### [Task item]
Find the lines in the records that carry the word "MINS". Copy each one.

### [Source material]
:::

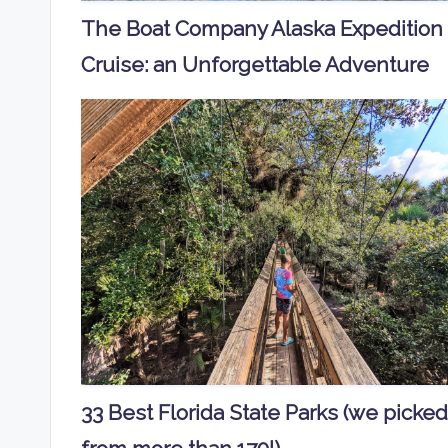
The Boat Company Alaska Expedition
Cruise: an Unforgettable Adventure
33 Best Florida State Parks (we picked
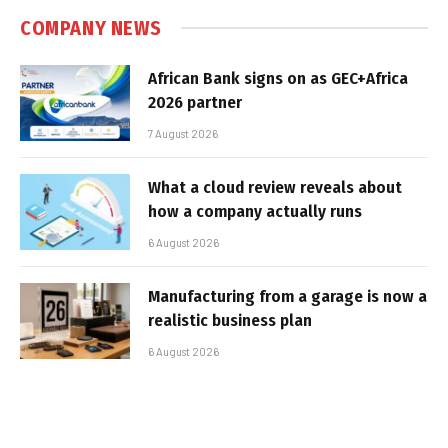
COMPANY NEWS
African Bank signs on as GEC+Africa
2026 partner
7 August 2026
What a cloud review reveals about
how a company actually runs
6 August 2026
Manufacturing from a garage is now a
realistic business plan
6 August 2026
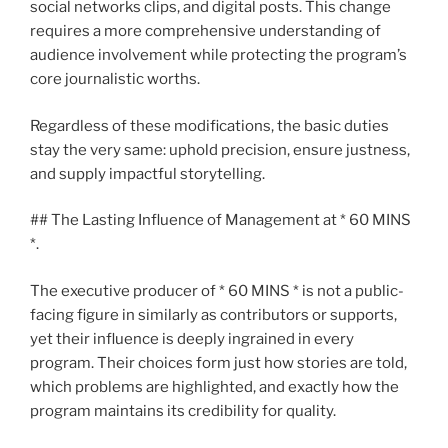
social networks clips, and digital posts. This change
requires a more comprehensive understanding of
audience involvement while protecting the program’s
core journalistic worths.
Regardless of these modifications, the basic duties
stay the very same: uphold precision, ensure justness,
and supply impactful storytelling.
## The Lasting Influence of Management at * 60 MINS
*.
The executive producer of * 60 MINS * is not a public-
facing figure in similarly as contributors or supports,
yet their influence is deeply ingrained in every
program. Their choices form just how stories are told,
which problems are highlighted, and exactly how the
program maintains its credibility for quality.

:::

### [Task solution]
## The Lasting Influence of Management at * 60 MINS
The executive producer of * 60 MINS * is not a public-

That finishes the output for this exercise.